Data extract =
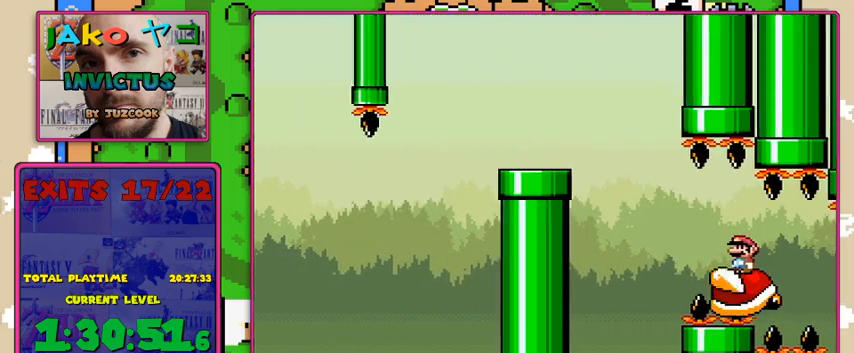
Gameplay with a controller (Nintendo layout); each line is a JSON object with the inputs held at the frame after it. "events" lists button and stick changes between this image and that frame as [ms after this image, input, new state], when the widget could be followed in between. Not read: L3 R3.
{"buttons": ["Y"], "events": [[367, "DPAD_RIGHT", "down"], [433, "DPAD_RIGHT", "up"]]}
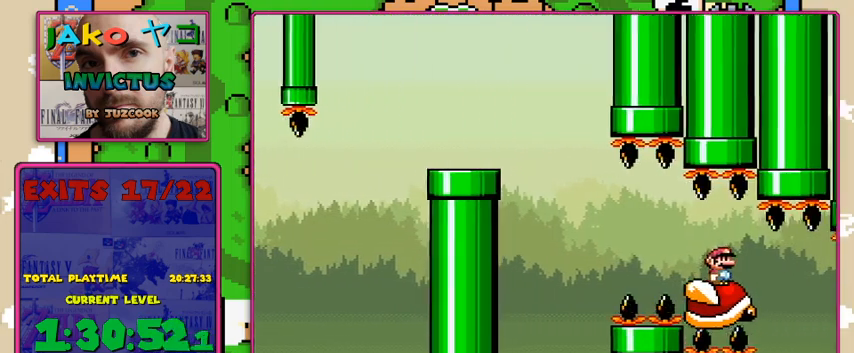
{"buttons": ["Y"], "events": [[300, "DPAD_RIGHT", "down"], [367, "DPAD_RIGHT", "up"]]}
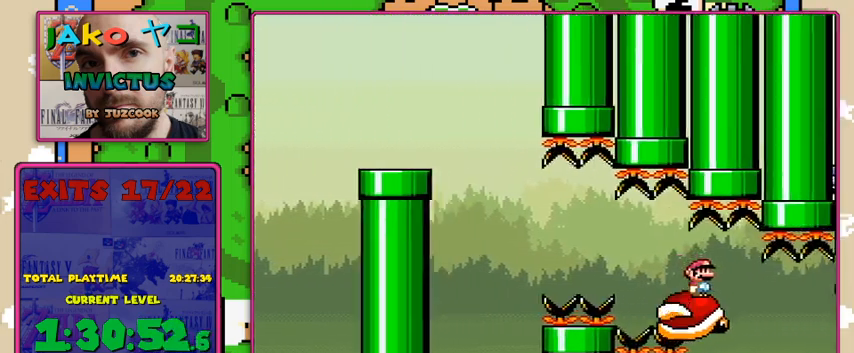
{"buttons": ["Y"], "events": []}
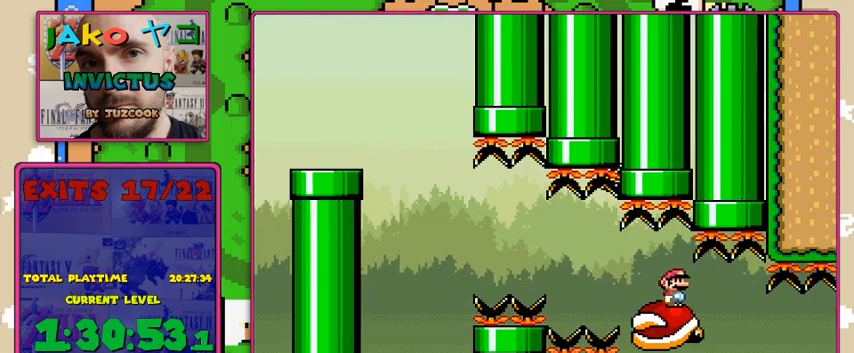
{"buttons": ["Y"], "events": []}
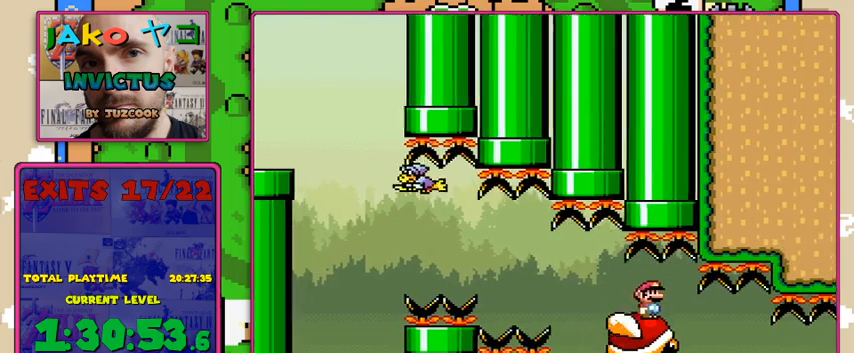
{"buttons": ["Y", "DPAD_LEFT"], "events": [[467, "DPAD_LEFT", "down"]]}
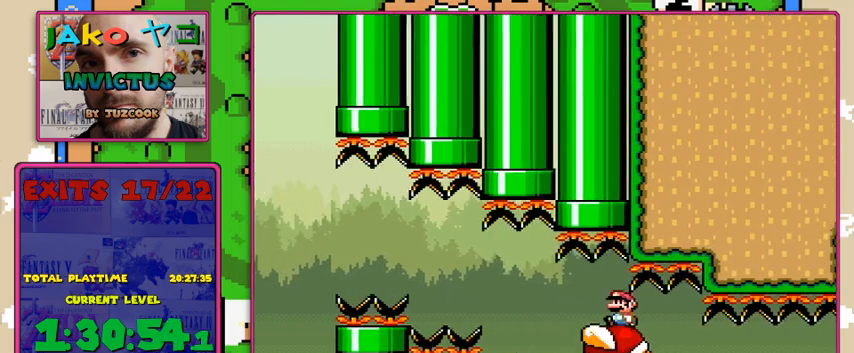
{"buttons": ["Y"], "events": [[133, "DPAD_LEFT", "up"], [333, "DPAD_LEFT", "down"], [433, "DPAD_LEFT", "up"]]}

About this task =
Output the data above verbatim, pictures excluded.

Solution to the problem =
Gameplay with a controller (Nintendo layout); each line is a JSON object with the inputs held at the frame after it. "events" lists button and stick changes between this image and that frame as [ms after this image, input, new state], when the widget could be followed in between. Not read: L3 R3.
{"buttons": ["Y"], "events": [[367, "DPAD_RIGHT", "down"], [433, "DPAD_RIGHT", "up"]]}
{"buttons": ["Y"], "events": [[300, "DPAD_RIGHT", "down"], [367, "DPAD_RIGHT", "up"]]}
{"buttons": ["Y"], "events": []}
{"buttons": ["Y"], "events": []}
{"buttons": ["Y", "DPAD_LEFT"], "events": [[467, "DPAD_LEFT", "down"]]}
{"buttons": ["Y"], "events": [[133, "DPAD_LEFT", "up"], [333, "DPAD_LEFT", "down"], [433, "DPAD_LEFT", "up"]]}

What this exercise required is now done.